Background:
Emotional speech synthesis is the process of synthesising emotions in a neutral speech – potentially generated by a text-to-speech system – to make an artificial human-machine interaction human-like. It typically involves analysis and modification of speech parameters. Existing work on speech synthesis involving modification of prosody parameters does so at sentence, word, and syllable level. However, further fine-grained modification at vowel level has not been explored yet, thereby motivating our work.
Objective:
To explore prosody parameters at vowel level for emotion synthesis.
Method:
Our work modifies prosody features (duration, pitch, and intensity) for emotion synthesis. Specifically, it modifies the duration parameter of vowel-like and pause regions and the pitch and intensity parameters of only vowel-like regions. The modification is gender specific using emotional speech templates stored in a database and done using pitch synchronous overlap and add (PSOLA) method.
Result:
Comparison was done with the existing work on prosody modification at sentence, word and syllable label on IITKGP-SEHSC database. Improvements of 8.14%, 13.56%, and 2.80% for emotions angry, happy, and fear respectively were obtained for the relative mean opinion score.

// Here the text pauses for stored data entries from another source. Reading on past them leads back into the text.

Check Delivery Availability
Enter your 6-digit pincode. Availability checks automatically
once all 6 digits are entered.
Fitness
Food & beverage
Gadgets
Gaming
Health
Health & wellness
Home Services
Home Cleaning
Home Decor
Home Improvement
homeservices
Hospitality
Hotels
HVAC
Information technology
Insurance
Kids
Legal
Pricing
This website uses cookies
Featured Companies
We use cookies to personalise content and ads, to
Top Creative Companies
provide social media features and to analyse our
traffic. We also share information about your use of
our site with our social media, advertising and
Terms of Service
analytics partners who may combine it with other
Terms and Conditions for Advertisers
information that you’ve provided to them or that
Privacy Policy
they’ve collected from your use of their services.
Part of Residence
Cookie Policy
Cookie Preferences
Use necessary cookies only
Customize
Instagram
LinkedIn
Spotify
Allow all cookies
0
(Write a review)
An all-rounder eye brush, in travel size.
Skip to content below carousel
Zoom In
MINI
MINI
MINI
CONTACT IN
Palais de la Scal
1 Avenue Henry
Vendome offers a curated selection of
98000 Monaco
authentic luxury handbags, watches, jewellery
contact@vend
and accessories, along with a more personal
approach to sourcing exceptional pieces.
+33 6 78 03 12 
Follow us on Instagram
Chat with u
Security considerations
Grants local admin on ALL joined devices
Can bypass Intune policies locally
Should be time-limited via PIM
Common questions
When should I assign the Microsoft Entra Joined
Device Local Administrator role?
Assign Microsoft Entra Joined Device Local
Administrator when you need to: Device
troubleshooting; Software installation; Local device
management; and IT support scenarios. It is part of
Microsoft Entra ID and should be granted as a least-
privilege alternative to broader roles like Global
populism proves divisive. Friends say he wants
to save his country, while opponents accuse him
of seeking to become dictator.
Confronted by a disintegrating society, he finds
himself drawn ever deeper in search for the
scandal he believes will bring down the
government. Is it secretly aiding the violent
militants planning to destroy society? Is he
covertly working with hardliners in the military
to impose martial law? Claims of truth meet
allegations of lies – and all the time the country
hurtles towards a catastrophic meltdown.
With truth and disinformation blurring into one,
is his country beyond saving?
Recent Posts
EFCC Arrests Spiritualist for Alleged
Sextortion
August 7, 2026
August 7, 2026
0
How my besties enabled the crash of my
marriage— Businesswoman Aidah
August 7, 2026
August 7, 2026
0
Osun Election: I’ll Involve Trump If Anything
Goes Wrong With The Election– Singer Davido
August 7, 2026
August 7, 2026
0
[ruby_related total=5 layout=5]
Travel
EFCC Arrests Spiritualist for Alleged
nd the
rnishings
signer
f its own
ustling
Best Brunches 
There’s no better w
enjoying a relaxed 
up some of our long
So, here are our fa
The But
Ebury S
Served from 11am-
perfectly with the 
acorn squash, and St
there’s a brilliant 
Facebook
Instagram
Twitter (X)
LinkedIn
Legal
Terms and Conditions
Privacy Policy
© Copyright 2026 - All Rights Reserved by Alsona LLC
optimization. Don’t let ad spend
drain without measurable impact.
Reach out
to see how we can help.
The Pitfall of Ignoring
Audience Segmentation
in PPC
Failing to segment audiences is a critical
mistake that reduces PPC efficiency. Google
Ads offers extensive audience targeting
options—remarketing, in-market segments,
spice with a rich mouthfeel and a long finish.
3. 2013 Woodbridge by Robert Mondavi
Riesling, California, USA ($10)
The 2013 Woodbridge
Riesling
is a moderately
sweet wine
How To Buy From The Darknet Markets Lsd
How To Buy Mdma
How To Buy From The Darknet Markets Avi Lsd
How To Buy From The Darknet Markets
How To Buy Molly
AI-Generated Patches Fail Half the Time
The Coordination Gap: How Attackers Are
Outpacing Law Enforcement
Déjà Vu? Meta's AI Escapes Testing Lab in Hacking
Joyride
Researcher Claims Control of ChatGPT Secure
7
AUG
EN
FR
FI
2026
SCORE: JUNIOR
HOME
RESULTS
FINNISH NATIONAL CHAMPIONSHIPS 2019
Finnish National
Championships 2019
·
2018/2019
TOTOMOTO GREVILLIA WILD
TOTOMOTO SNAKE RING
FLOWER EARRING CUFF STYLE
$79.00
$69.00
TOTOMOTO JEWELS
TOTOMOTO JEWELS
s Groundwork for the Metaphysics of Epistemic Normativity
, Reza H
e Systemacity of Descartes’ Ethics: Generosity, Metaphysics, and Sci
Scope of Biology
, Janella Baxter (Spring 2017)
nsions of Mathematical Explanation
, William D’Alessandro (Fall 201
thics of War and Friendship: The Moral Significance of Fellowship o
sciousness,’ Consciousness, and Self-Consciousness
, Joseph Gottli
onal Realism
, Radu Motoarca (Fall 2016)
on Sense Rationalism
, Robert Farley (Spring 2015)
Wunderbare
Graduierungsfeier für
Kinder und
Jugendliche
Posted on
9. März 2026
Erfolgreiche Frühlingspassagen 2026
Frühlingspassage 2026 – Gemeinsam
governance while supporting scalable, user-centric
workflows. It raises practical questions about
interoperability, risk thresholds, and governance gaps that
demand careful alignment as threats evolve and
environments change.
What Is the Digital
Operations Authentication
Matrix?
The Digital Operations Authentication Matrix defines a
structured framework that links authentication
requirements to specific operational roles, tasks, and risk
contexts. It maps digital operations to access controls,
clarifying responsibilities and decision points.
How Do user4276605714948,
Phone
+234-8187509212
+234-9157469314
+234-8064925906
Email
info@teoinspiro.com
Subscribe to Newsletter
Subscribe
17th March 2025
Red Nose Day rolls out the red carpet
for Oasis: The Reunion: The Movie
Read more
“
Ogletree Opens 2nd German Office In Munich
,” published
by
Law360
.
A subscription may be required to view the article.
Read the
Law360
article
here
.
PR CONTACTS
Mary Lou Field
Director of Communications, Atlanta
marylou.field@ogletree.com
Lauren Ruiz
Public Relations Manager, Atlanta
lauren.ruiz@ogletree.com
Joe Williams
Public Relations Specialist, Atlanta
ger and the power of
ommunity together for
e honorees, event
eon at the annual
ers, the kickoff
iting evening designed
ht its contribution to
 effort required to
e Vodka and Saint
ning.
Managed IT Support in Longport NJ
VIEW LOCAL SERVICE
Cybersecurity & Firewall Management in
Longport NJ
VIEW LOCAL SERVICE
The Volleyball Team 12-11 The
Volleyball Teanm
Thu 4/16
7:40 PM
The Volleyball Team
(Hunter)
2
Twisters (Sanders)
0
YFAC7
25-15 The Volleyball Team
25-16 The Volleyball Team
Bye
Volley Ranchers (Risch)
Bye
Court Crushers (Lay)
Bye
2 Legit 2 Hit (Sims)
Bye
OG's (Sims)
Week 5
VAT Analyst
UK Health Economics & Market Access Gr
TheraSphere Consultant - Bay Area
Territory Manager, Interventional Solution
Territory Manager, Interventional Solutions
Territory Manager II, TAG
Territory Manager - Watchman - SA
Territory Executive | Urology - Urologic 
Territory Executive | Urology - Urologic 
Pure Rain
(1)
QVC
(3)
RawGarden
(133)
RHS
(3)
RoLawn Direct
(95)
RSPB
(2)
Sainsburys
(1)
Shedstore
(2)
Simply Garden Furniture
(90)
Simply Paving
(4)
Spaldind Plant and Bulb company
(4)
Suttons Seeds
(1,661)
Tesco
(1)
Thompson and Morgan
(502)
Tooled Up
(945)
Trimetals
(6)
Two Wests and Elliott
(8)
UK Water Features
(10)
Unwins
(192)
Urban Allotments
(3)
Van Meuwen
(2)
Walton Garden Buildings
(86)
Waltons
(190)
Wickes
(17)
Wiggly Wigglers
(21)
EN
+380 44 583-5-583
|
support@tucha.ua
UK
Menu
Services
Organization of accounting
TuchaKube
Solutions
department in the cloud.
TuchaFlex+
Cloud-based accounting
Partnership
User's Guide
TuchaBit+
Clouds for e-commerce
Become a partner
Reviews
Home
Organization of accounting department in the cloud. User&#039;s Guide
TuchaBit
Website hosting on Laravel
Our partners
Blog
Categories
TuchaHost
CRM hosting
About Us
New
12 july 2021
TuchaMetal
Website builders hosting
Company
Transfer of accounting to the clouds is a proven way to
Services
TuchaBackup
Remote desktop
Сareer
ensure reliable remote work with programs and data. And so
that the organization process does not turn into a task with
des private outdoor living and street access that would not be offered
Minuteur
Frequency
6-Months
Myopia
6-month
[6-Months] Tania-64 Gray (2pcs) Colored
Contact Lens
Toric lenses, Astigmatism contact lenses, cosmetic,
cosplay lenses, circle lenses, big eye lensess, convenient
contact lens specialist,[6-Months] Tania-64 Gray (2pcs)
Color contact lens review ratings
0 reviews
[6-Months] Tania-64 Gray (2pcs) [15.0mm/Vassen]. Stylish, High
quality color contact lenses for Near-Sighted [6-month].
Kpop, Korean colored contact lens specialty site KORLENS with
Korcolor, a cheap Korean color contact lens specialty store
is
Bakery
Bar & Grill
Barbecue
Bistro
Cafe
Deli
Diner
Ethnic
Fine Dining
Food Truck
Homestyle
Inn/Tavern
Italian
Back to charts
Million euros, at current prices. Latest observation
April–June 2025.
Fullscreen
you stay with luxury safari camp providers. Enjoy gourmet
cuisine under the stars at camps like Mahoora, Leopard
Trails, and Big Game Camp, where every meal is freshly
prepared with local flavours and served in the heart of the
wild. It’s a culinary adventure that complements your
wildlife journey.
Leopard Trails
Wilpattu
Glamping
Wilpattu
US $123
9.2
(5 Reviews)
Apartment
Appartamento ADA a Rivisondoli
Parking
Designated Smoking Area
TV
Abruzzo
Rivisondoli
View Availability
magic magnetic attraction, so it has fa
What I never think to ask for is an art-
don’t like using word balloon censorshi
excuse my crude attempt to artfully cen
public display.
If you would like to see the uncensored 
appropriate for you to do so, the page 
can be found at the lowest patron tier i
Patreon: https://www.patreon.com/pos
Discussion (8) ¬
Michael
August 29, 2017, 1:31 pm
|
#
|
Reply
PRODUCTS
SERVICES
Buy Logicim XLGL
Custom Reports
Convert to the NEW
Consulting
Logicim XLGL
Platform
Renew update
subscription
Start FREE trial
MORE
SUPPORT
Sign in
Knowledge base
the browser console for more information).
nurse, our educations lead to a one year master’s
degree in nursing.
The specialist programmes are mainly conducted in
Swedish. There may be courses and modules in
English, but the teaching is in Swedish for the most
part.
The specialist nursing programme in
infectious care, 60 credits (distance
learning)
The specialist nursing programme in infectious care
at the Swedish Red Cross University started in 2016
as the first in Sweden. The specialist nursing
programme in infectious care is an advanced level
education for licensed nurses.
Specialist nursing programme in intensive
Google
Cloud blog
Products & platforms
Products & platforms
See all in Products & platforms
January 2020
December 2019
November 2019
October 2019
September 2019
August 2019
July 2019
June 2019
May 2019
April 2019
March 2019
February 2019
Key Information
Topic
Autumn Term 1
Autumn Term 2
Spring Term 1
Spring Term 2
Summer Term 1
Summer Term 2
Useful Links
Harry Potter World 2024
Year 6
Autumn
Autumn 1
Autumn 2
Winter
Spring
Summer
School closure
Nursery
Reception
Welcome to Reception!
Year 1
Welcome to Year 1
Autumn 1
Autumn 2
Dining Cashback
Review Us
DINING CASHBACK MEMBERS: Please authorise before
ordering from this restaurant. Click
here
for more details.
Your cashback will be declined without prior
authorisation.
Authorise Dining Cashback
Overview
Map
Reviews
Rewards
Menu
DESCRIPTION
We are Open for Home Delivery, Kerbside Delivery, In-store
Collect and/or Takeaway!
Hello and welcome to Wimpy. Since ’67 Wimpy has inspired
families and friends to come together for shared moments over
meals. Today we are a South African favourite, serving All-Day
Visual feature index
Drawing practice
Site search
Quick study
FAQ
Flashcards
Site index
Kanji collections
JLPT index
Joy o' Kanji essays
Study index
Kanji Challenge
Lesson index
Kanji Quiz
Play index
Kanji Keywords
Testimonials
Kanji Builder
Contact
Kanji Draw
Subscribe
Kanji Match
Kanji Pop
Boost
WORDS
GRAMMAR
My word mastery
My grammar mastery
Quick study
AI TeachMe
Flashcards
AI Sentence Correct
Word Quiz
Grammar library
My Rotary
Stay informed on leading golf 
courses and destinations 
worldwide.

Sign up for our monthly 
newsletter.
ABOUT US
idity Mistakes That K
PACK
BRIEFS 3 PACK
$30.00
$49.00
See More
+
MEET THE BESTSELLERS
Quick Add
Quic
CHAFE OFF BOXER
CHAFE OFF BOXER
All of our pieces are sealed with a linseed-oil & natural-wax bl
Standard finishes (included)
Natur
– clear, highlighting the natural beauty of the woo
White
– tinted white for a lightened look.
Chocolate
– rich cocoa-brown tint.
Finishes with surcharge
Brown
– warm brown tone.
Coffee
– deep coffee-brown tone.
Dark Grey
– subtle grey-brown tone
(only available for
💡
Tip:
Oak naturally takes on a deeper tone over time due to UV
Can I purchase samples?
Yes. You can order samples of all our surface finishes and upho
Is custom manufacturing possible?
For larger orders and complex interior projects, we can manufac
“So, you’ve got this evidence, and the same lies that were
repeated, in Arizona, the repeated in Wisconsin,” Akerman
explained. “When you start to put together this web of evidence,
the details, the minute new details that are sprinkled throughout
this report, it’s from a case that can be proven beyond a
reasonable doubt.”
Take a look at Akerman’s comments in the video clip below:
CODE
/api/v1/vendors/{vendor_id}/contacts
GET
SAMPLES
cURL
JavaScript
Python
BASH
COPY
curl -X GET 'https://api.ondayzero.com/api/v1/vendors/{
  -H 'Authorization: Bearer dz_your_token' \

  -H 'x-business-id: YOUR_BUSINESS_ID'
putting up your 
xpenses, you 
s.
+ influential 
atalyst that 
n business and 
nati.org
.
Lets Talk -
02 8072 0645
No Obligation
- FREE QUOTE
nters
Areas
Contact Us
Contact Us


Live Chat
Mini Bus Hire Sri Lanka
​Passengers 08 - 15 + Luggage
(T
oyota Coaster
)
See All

This was due to: (1) prosody modification at vowel-level being more fine-grained than sentence, word, or syllable level and (2) prosody patterns not being generated for consonant regions because vocal cords do not vibrate during consonant production.
Conclusion:
Our proposed work shows that an emotional speech generated using prosody modification at vowel-level is more convincible than prosody modification at sentence, word and syllable level.